Unhappily, even in the church we seem to have lost the vision of the majesty of God. There
is much shallowness and levity among us. Prophets and psalmists would probably say of us that
“there is no fear of God before their eyes.” In public worship our habit is to slouch or squat; we
do not kneel nowadays, let alone prostrate ourselves in humility before God. It is more
characteristic of us to clap our hands with joy than to blush with shame or tears. We saunter up to
God to claim His patronage and friendship; it does not occur to us that He might send us away.
We need to hear again the apostle Peter’s sobering words: “Since you call on a Father who
judges each man’s work impartially, live your lives … in reverent fear” (1 Peter 1:17).

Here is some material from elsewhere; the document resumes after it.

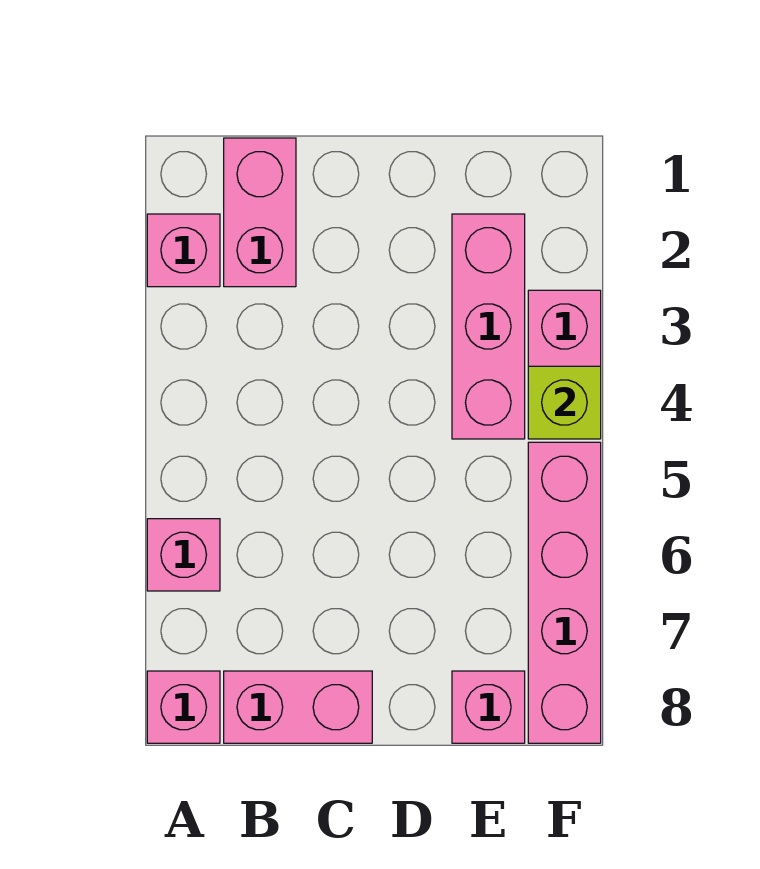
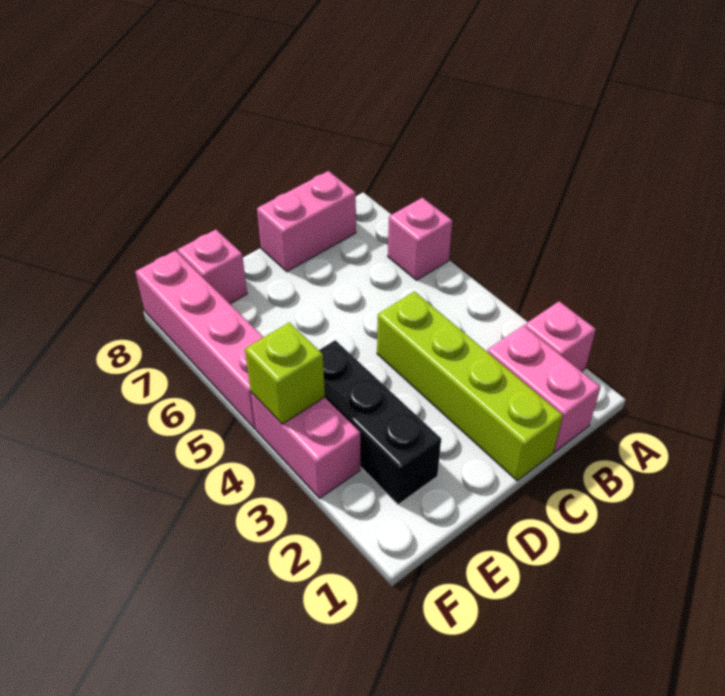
pink 1x1 brick [147,671,220,743] -> none
none -> lime 1x4 brick [377,292,563,481]
pink 1x3 brick [452,214,525,439] -> black 1x3 brick [319,340,441,505]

In other words, if we dare to call our judge our Father, we must beware of presuming on
Him. It must even be said that our evangelical emphasis in the atonement is dangerous if we
come to it too quickly. We learn to appreciate the access to God that Christ has won for us only
after we have first seen God’s inaccessibility to sinners. We can cry “Hallelujah” with
authenticity only after we have first cried “Woe is me, for I am lost.”

John Stott
from the Lincoln Bible Reader
“But you have come to Mount Zion and to the city of the living God, the heavenly Jerusalem, and
to myriads of angels, to the general assembly and church of the firstborn who are enrolled in
heaven, and to God, the Judge of all, and to the spirits of the righteous made perfect, and to
Jesus, the mediator of a new covenant, and to the sprinkled blood which speaks better than the
blood of Abel … Therefore, since we receive a kingdom which cannot be shaken, let us show our
gratitude by which we may offer to God an acceptable service with reverence and awe; for our
God is a consuming fire” (Hebrews 12:22-24, 28-29).